▸ Task data:
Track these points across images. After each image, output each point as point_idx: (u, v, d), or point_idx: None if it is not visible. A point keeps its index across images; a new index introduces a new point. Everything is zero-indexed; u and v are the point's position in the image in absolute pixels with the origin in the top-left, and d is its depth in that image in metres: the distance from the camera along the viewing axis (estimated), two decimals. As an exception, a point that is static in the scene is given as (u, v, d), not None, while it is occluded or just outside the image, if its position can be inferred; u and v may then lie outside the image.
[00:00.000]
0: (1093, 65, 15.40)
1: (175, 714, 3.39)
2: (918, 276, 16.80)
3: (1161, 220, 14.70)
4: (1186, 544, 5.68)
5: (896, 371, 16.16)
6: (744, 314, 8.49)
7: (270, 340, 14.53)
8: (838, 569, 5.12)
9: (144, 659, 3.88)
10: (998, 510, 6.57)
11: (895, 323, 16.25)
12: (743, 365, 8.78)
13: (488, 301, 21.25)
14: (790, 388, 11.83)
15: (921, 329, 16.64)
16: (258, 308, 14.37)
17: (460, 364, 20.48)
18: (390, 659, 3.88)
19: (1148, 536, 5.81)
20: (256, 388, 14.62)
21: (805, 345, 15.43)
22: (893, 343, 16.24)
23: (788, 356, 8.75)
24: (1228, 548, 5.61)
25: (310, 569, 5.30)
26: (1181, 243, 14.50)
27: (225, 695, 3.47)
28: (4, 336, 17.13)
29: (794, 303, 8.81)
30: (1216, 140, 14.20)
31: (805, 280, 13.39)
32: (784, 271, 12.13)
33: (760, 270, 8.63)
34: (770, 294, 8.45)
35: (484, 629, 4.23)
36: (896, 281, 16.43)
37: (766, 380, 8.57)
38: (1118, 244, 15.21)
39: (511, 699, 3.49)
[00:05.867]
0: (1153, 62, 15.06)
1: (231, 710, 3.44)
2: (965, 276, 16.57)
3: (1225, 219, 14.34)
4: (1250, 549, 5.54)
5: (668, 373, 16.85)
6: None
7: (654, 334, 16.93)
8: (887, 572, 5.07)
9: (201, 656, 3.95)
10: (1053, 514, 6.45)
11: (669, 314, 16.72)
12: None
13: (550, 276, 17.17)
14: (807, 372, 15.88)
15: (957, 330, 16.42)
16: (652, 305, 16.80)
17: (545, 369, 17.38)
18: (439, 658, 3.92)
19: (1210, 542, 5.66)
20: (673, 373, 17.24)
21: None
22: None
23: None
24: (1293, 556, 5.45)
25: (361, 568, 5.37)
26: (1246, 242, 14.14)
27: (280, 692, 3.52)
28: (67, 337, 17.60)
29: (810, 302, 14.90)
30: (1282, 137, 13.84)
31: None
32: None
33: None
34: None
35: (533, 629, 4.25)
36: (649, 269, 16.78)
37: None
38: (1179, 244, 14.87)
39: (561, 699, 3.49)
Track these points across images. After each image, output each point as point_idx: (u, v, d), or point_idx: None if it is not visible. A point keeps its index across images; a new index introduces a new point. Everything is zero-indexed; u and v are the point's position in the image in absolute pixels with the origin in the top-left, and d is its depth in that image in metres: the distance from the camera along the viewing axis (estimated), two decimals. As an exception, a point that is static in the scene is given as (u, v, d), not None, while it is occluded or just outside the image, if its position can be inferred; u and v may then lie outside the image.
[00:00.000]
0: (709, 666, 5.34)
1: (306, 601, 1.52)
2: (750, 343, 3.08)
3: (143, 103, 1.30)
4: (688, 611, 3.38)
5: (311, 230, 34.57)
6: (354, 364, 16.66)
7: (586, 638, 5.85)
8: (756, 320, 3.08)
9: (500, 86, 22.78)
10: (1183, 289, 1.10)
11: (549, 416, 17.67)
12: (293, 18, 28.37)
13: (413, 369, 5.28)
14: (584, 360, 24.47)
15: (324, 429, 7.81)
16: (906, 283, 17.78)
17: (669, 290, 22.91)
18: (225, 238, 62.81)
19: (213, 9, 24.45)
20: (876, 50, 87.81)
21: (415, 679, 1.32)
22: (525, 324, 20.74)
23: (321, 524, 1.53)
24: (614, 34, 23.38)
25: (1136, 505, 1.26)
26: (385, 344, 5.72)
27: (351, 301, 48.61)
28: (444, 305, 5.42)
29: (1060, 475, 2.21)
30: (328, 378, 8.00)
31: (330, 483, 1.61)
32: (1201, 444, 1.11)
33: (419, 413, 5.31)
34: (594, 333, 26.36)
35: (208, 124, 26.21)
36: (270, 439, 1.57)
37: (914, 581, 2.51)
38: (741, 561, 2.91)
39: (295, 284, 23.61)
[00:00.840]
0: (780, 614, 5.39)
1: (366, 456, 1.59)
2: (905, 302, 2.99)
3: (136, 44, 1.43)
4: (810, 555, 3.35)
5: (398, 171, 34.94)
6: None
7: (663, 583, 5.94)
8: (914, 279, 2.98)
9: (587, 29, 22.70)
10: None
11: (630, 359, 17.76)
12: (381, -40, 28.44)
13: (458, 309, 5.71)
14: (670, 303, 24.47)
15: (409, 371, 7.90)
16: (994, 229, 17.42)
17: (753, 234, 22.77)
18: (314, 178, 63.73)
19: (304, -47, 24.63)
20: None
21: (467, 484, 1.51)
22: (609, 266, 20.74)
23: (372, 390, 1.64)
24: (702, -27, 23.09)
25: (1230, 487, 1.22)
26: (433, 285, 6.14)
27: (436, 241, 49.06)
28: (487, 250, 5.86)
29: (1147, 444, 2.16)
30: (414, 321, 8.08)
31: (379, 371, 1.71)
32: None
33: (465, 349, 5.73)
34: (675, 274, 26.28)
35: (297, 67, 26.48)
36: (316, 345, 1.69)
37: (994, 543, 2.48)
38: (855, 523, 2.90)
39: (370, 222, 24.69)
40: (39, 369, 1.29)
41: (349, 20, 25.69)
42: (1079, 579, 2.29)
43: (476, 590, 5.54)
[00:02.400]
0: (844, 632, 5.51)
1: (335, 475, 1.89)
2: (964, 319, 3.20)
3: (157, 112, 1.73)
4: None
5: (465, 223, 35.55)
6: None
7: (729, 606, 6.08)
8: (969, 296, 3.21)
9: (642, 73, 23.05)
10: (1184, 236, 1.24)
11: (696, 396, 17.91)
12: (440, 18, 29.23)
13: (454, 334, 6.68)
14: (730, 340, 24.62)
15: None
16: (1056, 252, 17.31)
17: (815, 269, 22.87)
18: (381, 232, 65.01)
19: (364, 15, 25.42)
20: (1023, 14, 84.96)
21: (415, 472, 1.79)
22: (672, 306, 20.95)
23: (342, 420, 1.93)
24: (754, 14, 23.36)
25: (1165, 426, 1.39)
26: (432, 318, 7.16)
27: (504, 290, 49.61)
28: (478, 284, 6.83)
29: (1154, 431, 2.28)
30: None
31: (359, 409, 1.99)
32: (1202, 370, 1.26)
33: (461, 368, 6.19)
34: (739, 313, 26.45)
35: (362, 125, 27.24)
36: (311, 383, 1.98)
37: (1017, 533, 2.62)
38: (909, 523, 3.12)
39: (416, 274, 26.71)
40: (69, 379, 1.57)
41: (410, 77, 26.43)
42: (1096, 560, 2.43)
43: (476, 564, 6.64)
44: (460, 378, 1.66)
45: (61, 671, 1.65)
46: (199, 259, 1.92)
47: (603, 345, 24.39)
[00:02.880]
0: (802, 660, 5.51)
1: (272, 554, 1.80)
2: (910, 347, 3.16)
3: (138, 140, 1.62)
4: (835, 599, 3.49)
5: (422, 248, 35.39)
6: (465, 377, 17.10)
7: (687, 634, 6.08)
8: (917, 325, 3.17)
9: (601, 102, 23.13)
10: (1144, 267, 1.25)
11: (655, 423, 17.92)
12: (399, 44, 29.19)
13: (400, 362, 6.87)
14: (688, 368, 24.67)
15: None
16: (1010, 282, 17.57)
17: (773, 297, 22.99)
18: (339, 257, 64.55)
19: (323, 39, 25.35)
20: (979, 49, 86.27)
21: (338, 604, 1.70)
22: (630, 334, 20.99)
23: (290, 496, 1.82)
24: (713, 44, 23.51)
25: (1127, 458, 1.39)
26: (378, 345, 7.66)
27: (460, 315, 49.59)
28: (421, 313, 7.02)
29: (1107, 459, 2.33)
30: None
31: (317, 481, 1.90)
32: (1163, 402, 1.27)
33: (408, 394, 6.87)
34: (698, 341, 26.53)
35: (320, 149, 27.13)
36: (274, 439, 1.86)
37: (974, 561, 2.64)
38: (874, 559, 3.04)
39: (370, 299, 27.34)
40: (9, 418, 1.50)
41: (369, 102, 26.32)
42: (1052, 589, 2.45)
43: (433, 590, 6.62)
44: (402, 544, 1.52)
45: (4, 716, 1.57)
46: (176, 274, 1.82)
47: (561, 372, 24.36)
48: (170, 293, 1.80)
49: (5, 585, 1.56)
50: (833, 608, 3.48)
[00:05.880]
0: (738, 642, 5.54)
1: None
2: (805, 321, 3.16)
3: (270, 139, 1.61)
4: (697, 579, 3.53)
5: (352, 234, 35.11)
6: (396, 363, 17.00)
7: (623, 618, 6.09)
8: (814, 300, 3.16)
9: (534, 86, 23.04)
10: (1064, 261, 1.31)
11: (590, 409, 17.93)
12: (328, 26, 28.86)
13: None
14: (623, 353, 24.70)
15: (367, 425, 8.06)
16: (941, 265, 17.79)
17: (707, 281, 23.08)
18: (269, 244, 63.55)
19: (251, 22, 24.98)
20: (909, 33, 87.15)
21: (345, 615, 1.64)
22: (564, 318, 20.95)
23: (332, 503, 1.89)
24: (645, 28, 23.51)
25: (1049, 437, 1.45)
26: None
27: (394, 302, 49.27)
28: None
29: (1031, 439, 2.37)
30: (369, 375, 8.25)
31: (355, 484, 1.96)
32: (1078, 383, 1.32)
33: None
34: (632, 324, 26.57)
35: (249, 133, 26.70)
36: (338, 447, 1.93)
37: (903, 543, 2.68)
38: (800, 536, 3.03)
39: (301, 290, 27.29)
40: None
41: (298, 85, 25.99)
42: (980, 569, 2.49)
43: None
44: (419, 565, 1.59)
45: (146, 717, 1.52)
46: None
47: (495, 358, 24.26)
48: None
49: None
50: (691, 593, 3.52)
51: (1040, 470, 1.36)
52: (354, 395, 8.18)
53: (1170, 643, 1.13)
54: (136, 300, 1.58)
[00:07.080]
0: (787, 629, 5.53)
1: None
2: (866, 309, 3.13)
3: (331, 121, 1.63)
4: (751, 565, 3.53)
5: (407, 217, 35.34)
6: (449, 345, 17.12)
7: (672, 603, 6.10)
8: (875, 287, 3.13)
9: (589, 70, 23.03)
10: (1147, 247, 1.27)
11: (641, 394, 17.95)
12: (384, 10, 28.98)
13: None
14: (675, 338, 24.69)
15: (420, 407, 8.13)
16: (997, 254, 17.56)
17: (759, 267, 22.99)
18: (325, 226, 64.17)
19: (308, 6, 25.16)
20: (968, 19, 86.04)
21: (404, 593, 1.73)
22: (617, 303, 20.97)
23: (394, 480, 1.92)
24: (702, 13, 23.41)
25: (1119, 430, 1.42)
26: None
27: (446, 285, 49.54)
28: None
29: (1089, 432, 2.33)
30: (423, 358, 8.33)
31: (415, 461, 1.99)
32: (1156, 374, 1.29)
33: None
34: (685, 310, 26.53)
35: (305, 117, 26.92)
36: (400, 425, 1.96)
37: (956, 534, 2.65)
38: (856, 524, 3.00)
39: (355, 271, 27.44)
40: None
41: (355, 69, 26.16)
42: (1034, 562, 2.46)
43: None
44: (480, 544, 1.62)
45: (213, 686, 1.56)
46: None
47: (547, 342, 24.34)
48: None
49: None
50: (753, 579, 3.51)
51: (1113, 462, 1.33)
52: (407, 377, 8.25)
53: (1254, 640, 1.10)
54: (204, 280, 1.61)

▸ Task objective:
Write out exactly, please, the lines beginning at the start of the material and ending with the line that holds "29: (794, 303, 8.81)", both included.

▸ Exercise answer:
Track these points across images. After each image, output each point as point_idx: (u, v, d), or point_idx: None if it is not visible. A point keeps its index across images; a new index introduces a new point. Everything is zero-indexed; u and v are the point's position in the image in absolute pixels with the origin in the top-left, and d is its depth in that image in metres: the distance from the camera along the viewing axis (estimated), two decimals. As an exception, a point that is static in the scene is given as (u, v, d), not None, while it is occluded or just outside the image, if its position can be inferred; u and v may then lie outside the image.
[00:00.000]
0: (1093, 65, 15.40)
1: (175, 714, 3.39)
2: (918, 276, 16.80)
3: (1161, 220, 14.70)
4: (1186, 544, 5.68)
5: (896, 371, 16.16)
6: (744, 314, 8.49)
7: (270, 340, 14.53)
8: (838, 569, 5.12)
9: (144, 659, 3.88)
10: (998, 510, 6.57)
11: (895, 323, 16.25)
12: (743, 365, 8.78)
13: (488, 301, 21.25)
14: (790, 388, 11.83)
15: (921, 329, 16.64)
16: (258, 308, 14.37)
17: (460, 364, 20.48)
18: (390, 659, 3.88)
19: (1148, 536, 5.81)
20: (256, 388, 14.62)
21: (805, 345, 15.43)
22: (893, 343, 16.24)
23: (788, 356, 8.75)
24: (1228, 548, 5.61)
25: (310, 569, 5.30)
26: (1181, 243, 14.50)
27: (225, 695, 3.47)
28: (4, 336, 17.13)
29: (794, 303, 8.81)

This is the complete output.